# Source extract
◆ ◆ ◆

Sluggo scoffed at the very idea that his father, now d/b/a Inmate no. P01135809 in Fulton County, Georgia, even needed to hobnob with this pack of Lilliputian losers.
If you're wondering how this blithe dismissal of the competition, and of the debate itself, squares with the raging tantrums the Trump surrogates threw about being denied access to the spin room, you clearly have been in the northernmost regions of Finland, communing with reindeer, for the past seven years. Don't try to catch up all at once.
The Spokesman-Review in Spokane has found a woman who likely would disagree with Vivek Ramaswamy's contention that the climate crisis is a hoax.
You can see it coming, right?
There was an old episode of The Twilight Zone in which a survivor of the Titanic is picked up by the Lusitania and then picked up by another doomed ocean liner the Andrea Doria, I think and it's all a riff based on The Rime of the Ancient Mariner. Mary Kaneko is living that nightmare, and anyone who denies the crisis for which she has become a tragic focal point belongs in a zoo.
Remember when Inmate No. P01135809 came to Wisconsin with his golden shovel and turned the first earth on what he said was going to be the eighth wonder of the world -- a huge facility run by Taiwanese giant Foxconn that was going to employ 3000 people. Yeah, not so much. From the Washington Post:
This, of course, is a big part of the legacy of former governor Scott Walker, the goggle-eyed homunculus hired by Koch Industries to manage its midwest subsidiary formerly known as the state of Wisconsin. Foxconn played Walker and, later, El Caudillo del Mar-a-Lago for the suckers they plainly were. They rolled Walker for some $3 billion in tax credits, and it stuck the state and local governments for another $500 million in site improvements. And this was all without any real promises that the project would ever happen.
All hail the art of the deal.
You want something that could really scramble the 2024 elections? How about a massive strike in the automotive industries? From CNN:
Shawn Fain, the new UAW president, has been unsparing in his critique of how, by his lights, management has gotten off easy in negotiations over the past several years. He wants pay raises and he wants benefits returned to 2009 levels. Fain's mandate derives from a series of scandals at the top of the UAW that sent two previous presidents to jail. He also has been quite vocal on the subject of how the president must put up or shut up about his devotion to organized labor. My guess is they'll reach some sort of settlement. Whether or not the rank and file will approve it, however, is genuinely up for grabs. And that's going to be quite inflammatory on the campaign.
Weekly WWOZ Pick To Click: "Down On The Levee Blues" (Sidney Bechet): Yeah, I pretty much still love New Orleans.
Weekly Visit To The Pathe Archives: Here, from 1963, we see London cracking down on the diesel lorries that are, as the narrator says, "belching smoke and smell." I do like the hilarious detail that "some tobacco manufacturers believe" that diesel smoke causes lung cancer. Informed sources say! Anyway, hard luck for the guy driving that "proper stinker." History is so cool.

◆ ◆ ◆

# Stored data
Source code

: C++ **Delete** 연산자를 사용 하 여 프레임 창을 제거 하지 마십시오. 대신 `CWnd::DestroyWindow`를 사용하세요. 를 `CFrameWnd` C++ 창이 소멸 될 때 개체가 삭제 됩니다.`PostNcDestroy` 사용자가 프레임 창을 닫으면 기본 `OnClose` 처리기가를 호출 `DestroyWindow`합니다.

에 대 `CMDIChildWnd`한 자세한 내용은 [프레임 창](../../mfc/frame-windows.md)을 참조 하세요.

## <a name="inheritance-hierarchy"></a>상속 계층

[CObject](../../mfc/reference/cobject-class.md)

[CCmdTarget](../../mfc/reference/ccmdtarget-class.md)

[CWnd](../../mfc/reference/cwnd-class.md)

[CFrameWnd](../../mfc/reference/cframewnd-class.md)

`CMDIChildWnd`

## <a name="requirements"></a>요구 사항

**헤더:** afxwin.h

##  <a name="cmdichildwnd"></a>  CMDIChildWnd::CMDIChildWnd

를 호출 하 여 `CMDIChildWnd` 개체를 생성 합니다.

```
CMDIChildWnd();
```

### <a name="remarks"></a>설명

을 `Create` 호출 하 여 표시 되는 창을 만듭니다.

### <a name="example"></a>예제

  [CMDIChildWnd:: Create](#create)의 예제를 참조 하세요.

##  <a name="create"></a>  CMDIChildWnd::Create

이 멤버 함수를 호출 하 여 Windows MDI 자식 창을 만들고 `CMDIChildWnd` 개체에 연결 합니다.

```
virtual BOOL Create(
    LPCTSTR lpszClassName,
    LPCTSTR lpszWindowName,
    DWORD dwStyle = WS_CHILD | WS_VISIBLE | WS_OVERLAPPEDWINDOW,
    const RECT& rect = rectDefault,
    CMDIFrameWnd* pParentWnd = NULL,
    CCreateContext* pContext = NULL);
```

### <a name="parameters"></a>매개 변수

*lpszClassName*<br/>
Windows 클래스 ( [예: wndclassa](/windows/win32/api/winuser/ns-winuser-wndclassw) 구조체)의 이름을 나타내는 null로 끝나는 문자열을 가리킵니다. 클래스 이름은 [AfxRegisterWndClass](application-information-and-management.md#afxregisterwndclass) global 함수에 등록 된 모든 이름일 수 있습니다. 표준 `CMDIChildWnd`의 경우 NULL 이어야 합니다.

◆ ◆ ◆

# Activity A
According to the column, how much in tax credits did Foxconn get out of Scott Walker?
# Activity B
Transcribe the part of the column that opens with the words containing "Sluggo scoffed at" and closes with "of Lilliputian losers.".
# Activity C
Where does Shawn Fain's mandate come from, according to the column?
You won't need the stored data.

# Output A
Some $3 billion.

# Output B
Sluggo scoffed at the very idea that his father, now d/b/a Inmate no. P01135809 in Fulton County, Georgia, even needed to hobnob with this pack of Lilliputian losers.

# Output C
It comes from a series of scandals at the top of the UAW that sent two previous presidents to jail.